というのも、1980年代にアメリカで結核が流行した時の状況と、現在の日本の状況が似ているのです。
結核は過去の病気だと思っている人がほとんどで、医師の知識や認識が少ないことが問題。
結核の初期症状
結核は、初期症状がはっきりとしません。
結核の初期症状は、せき、痰、微熱など風邪と非常によく似ていて、見逃されやすいんです。
せきをしてても、風邪かな?とか乾燥してるからかな?とか思うだけで、まさか自分が結核だとは思いませんよね。
結核に感染していても、健康な人は免疫力が結核菌を抑制し、発病しません。しかし、高齢や病気などで免疫力が落ちると、結核菌が分裂し発病します。
新しいタイプの結核菌が出現!?
超多剤耐性結核菌という新しいタイプの結核菌の出現が問題になっています。
結核の治療には抗結核薬(イソニアジド、リファンピシン、エタンブトール、ピラジナミド)が使われます。非常に有効です。
結核の治療をして、2週間くらいすると症状がまったく無くなります。そうすると、せきがおさまったから治っただろうと思って、勝手に薬の服用をやめてしまう人が出てきます。
でも、まだ結核菌は体の中に残っていて、その結核菌が薬に耐性を持ち、どの薬も効かない多剤耐性結核菌になってしまいます。薬が効かないので、自然治癒力に頼るしかありません。
すごくやっかいですよね。
結核の感染経路
結核ってどうやってうつるのでしょうか。
結核を発病した人がせきをした時、空気中に結核菌が飛散します。それを他の人が吸い込み感染する、空気感染。いわゆる「飛沫核感染」です。
結核の発病率
結核菌の感染力というのは、季節性のインフルエンザに比べて弱いのですが、結核に感染した人の約10%が発病すると言われています。
発病すると、何も治療しなければ約10%の人が亡くなるという重大な感染症です。
結核は感染して2年以内に発病することが多いです。しかし数十年後に発病することもありますし、さらに何度も発病することもある病気なんです。
結核に感染した人の約10%が発病するのならば、逆を言えば、感染したからといって一生発病しない人も9割いるということに?
そうです。

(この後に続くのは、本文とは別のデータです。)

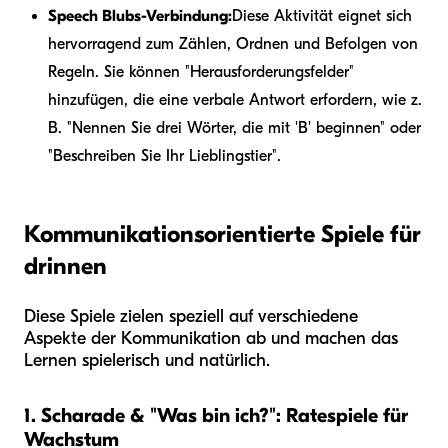
Speech Blubs-Verbindung:
Diese Aktivität eignet sich
hervorragend zum Zählen, Ordnen und Befolgen von
Regeln. Sie können "Herausforderungsfelder"
hinzufügen, die eine verbale Antwort erfordern, wie z.
B. "Nennen Sie drei Wörter, die mit 'B' beginnen" oder
"Beschreiben Sie Ihr Lieblingstier".
Kommunikationsorientierte Spiele für
drinnen
Diese Spiele zielen speziell auf verschiedene
Aspekte der Kommunikation ab und machen das
Lernen spielerisch und natürlich.
1. Scharade & "Was bin ich?": Ratespiele für
Wachstum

感染しても発病しない人もいます。発病しなければ、他人にうつす事は無いんです。
結核になった場合、治るまでどのくらいかかるのか、治療期間については次回の記事をご覧ください。
予防法についてもご紹介します。
結核は、身近な病気になりつつあるのかもしれませんね。過去の病気だ、なんて思っていられなくなってきました。